If information is power, Americans should be uneasy about the amount of information the federal government is starting to file on its citizens in its blinking memory banks. There are, for example, the gigantic memory machines that the Internal Revenue Service is starting to use to check data from our tax returns against data accumulated about us from other sources, such as employers and banks. The computers also watch for unlikely patterns. Obviously these memory banks are useful tools for fair and efficient tax collecting. But what are the implications for two decades from now, in 1984? If future bureaucrats choose, they can build up so-called “cum,” or cumulative files, on each taxpayer over decades, and thus will have, instantly recallable, a vast amount of personal information about the living habits of every adult in the realm.
One computer maker, Bernard S. Benson, bluntly concedes that concentration of power in the form of accumulated information can be “catastrophically dangerous.” He suggests that individual privacy ultimately may be at the mercy of the man in a position to push the button that makes the machine remember.
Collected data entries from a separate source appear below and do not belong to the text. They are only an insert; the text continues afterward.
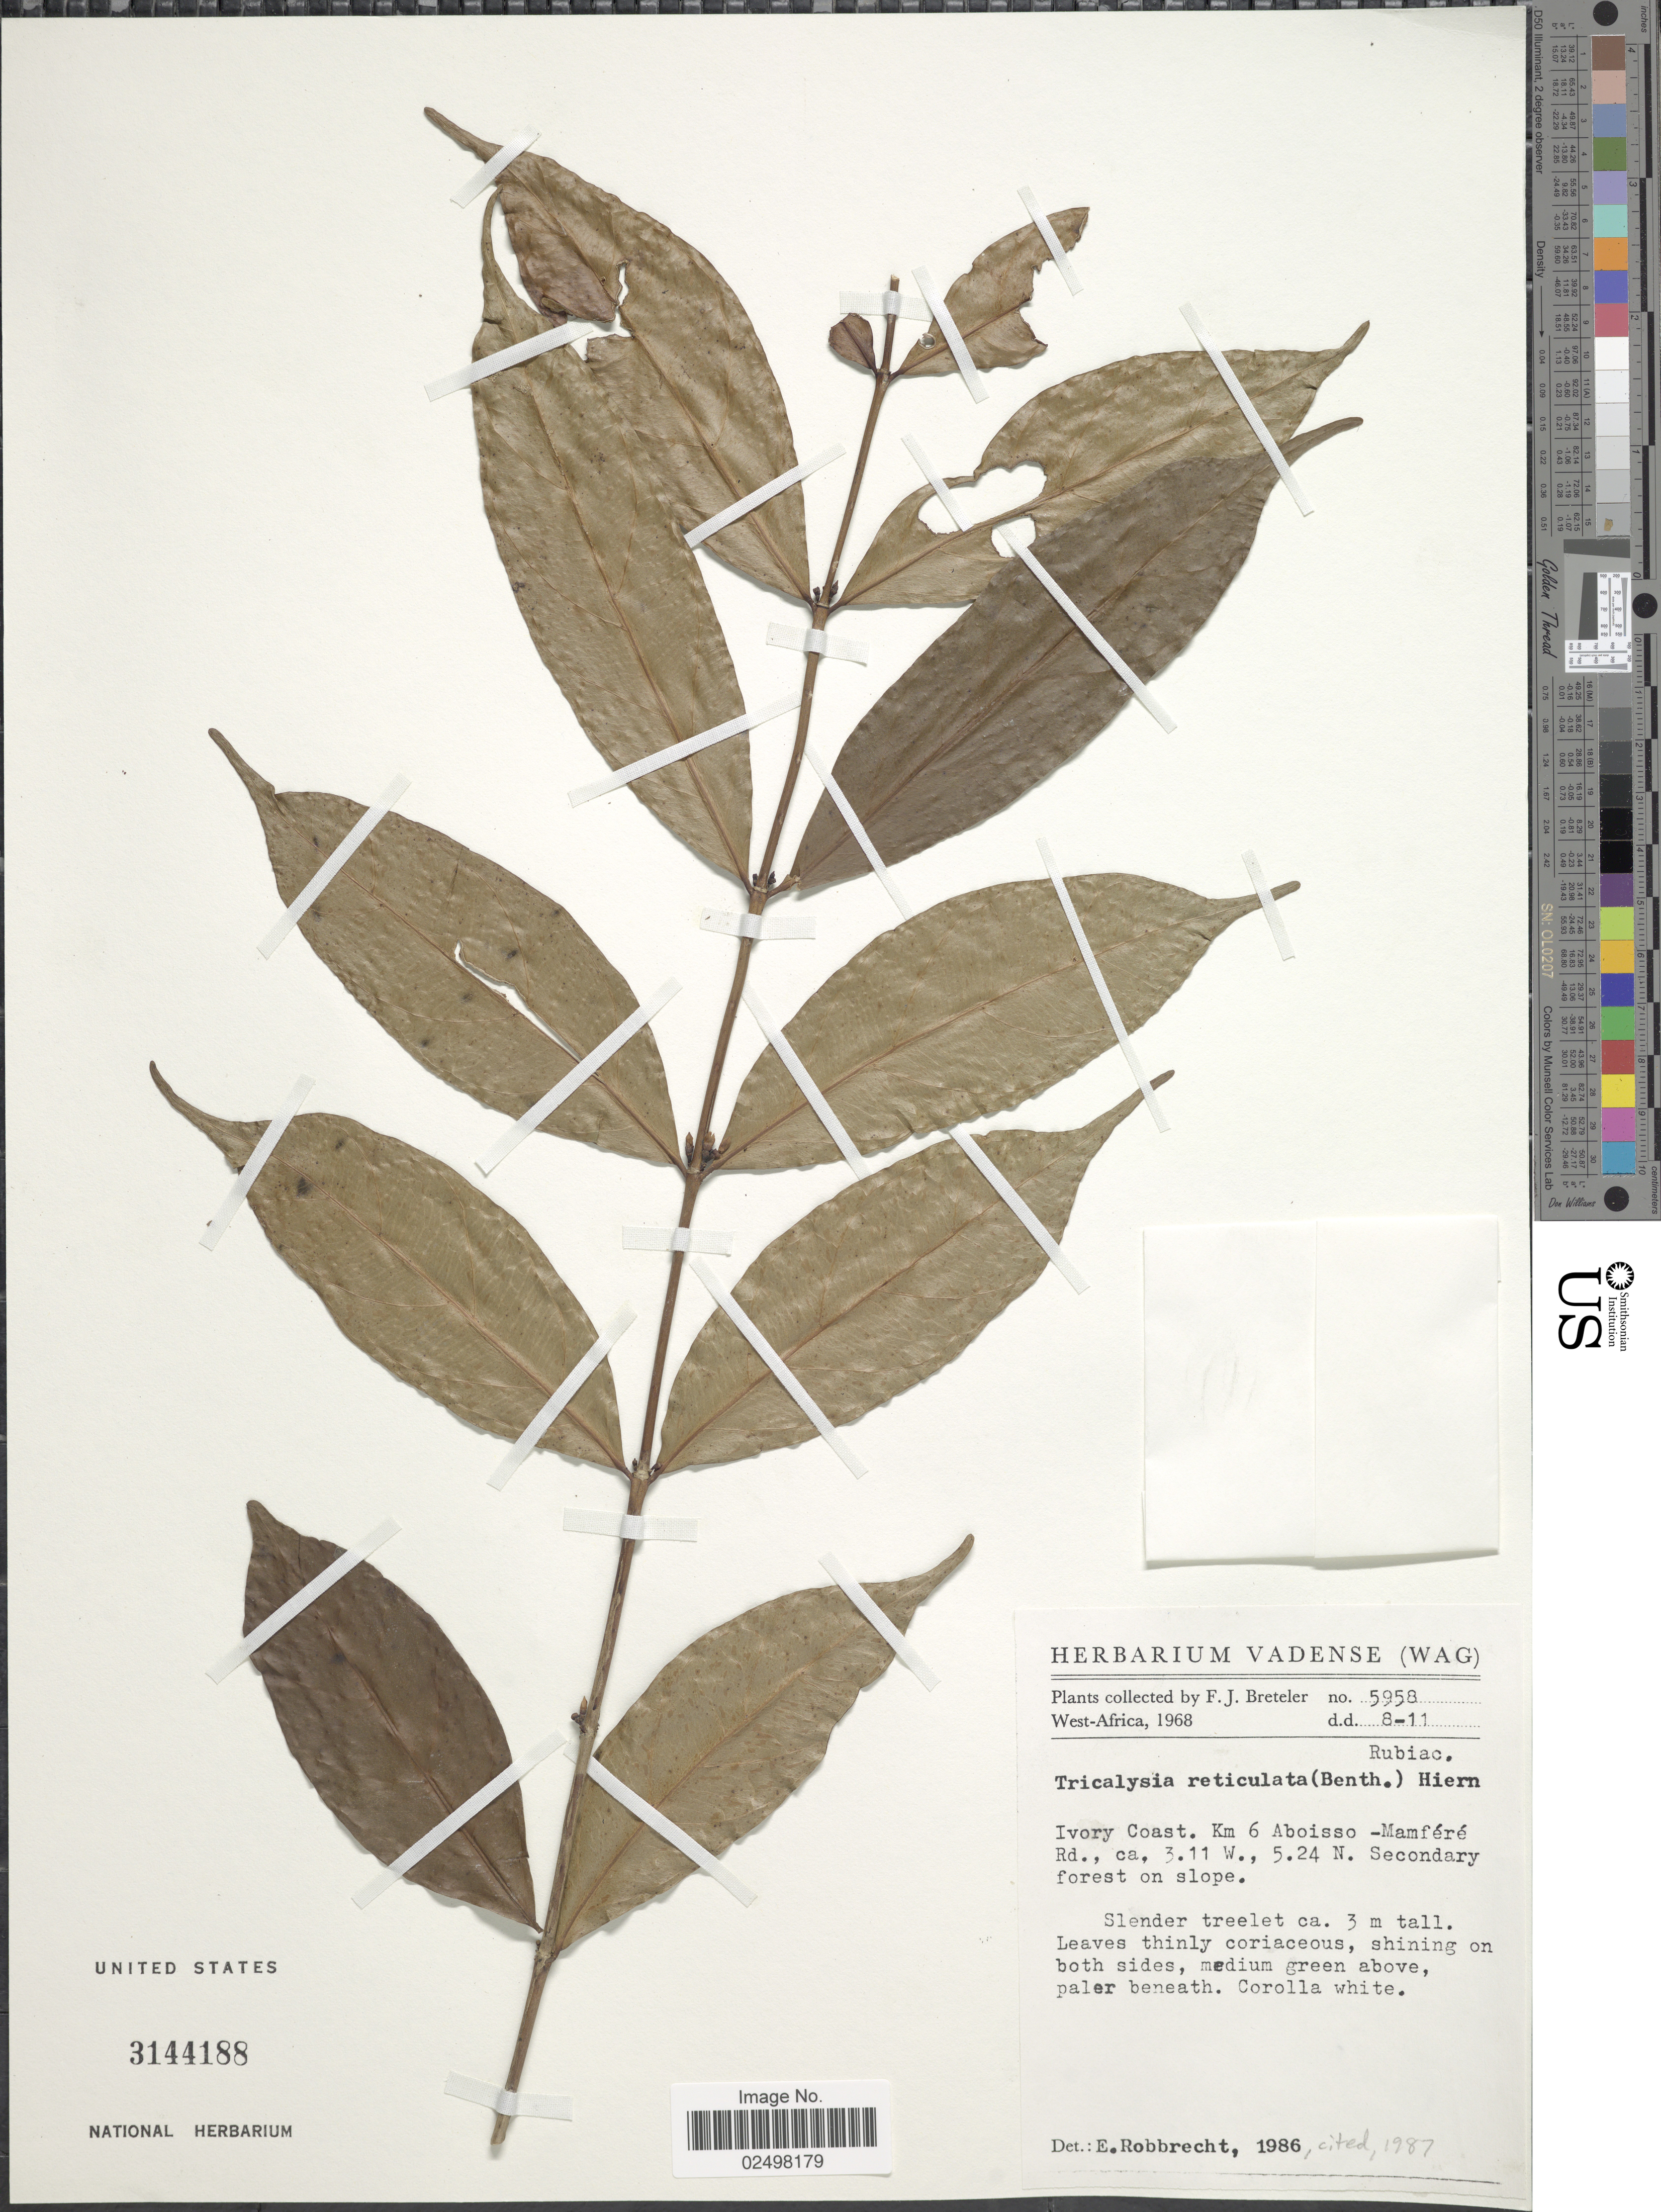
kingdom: Plantae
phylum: Tracheophyta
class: Magnoliopsida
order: Gentianales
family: Rubiaceae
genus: Tricalysia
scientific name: Tricalysia reticulata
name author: (Benth.) Hiern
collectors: F. J. Breteler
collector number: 5958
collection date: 1968-11-08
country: Ivory Coast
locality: West-Africa [unsure placement] Km 6 Aboisso- Mamfere Rd.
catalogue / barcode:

At an international conference on information processing sponsored by UNESCO in Paris, he reminded his colleagues that it was “high time” they started devoting part of their conferences to discussing how to insure that any new accomplishments will be beneficial to mankind.
Whatever the benefits, the marvelous new electronic devices with memories or ears or eyes are serving to push back the boundaries of each individual’s privacy. As we shall shortly see, the electronic eyes and ears are being put to a host of ingenious uses for the purpose of people-watching.